Когда происходила передача архива Государственной комиссии, дневник этот был затребован Асеевым, который знал о нем. Но Лиля Юрьевна отказалась его отдать, сказав, что это личное письмо, ей адресованное, и она имеет право его не отдавать. Так оно и было.
Она положила его на хранение в ЦГАЛИ. Многие страницы оттуда Лиля Юрьевна включила в свои «Воспоминания».
Но не всё…
28 февраля в 3 часа дня кончался срок нашей разлуки, а поезд в Ленинград отходил в 8 вечера.
Приехав на вокзал, я не нашла его на перроне. Он ждал на ступеньках вагона.
Как только поезд тронулся, Володя, прислонившись к двери, прочел мне поэму «Про это». Прочел и облегченно расплакался…
Не раз в эти два месяца я мучила себя за то, что В. страдает в одиночестве, а я живу обыкновенной жизнью, вижусь с людьми, хожу куда-то. Теперь я была счастлива. Поэма, которую я только что услышала, не была бы написана, если б я не хотела видеть в Маяковском свой идеал и идеал человечества.
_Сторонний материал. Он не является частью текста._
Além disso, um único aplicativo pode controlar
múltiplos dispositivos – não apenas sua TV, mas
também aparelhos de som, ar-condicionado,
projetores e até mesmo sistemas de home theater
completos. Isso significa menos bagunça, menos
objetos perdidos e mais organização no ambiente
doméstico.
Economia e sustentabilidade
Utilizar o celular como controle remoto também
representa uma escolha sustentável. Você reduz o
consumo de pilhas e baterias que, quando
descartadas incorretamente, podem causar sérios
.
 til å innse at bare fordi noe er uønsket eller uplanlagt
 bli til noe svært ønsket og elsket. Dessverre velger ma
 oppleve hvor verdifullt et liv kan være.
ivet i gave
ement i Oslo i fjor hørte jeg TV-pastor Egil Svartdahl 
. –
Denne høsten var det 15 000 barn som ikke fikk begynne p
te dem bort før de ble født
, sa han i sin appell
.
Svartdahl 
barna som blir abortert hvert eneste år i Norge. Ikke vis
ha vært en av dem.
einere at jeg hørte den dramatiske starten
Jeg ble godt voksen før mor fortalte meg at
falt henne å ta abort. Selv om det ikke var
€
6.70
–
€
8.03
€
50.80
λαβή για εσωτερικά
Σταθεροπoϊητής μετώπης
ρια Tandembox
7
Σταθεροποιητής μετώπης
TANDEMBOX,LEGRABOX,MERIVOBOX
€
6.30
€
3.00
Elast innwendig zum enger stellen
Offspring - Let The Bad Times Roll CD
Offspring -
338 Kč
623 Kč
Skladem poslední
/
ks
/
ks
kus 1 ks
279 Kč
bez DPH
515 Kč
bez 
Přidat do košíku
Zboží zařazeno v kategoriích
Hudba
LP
Звучит, может быть, громко, но тогда это было именно так.
Любовь, ревность, дружба были в Маяковском гиперболически сильны, но он не любил разговоров об этом. Он всегда, непрерывно сочинял стихи, и в них нерастраченно вошли его переживания.
Если бы он много и прочувствованно рассказывал девушкам, гуляя с ними по берегу моря: вот как я увидел входящий в гавань пароход «Теодор Нетте», вот как я пережил это видение, вот что я при этом чувствовал и какая это замечательная литературная тема, — то, может быть, знакомые и говорили бы, что Маяковский увлекательнейший собеседник, но он растратил бы свое чувство на переливание из пустого в порожнее и, вероятно, стихотворение не было бы написано. Маяковский был остроумен и блестящ, как никто, но никогда не был «собеседником» и на улице или природе, идя рядом с вами, молчал иногда часами.
Темой его стихов почти всегда были собственные ощущения. Это относится и к «Нигде кроме как в Моссельпроме». Он не только других агитировал, но и сам не покупал у частников, и многие его стихи «на случай» живы сейчас и читаются нами с грустью или радостью, в зависимости от этого «случая».
Просто поговорить, откликнуться, даже стихом, Маяковскому было мало. Он хотел убедить слушателя. Когда ему казалось что это не удалось, он надолго мрачнел. Если после чтения его новых стихов, поговорив о них, шли ужинать или принимались за чаепитие, он становился чернее тучи.
В молодости он писал, говорят, сложно. С годами стал писать, говорят, «проще». Но он знал, что элементарная простота — не достижение, а пошлость. Пошлости же больше всего боялся Маяковский. С пошляками-упрощенцами и пошляками, симулирующими сложность, он воевал всю жизнь.
Молодой поэт прочел свои новые хорошие стихи Маяковскому. Поэта этого он любил. Но, выслушав его, сказал раздраженно: «До чего же надоели эти трючки. Так писать уже нельзя, вот возьму и напишу небывало, совершенно по-новому». Это было сказано 9 сентября 1929 года. Я тогда записала этот разговор.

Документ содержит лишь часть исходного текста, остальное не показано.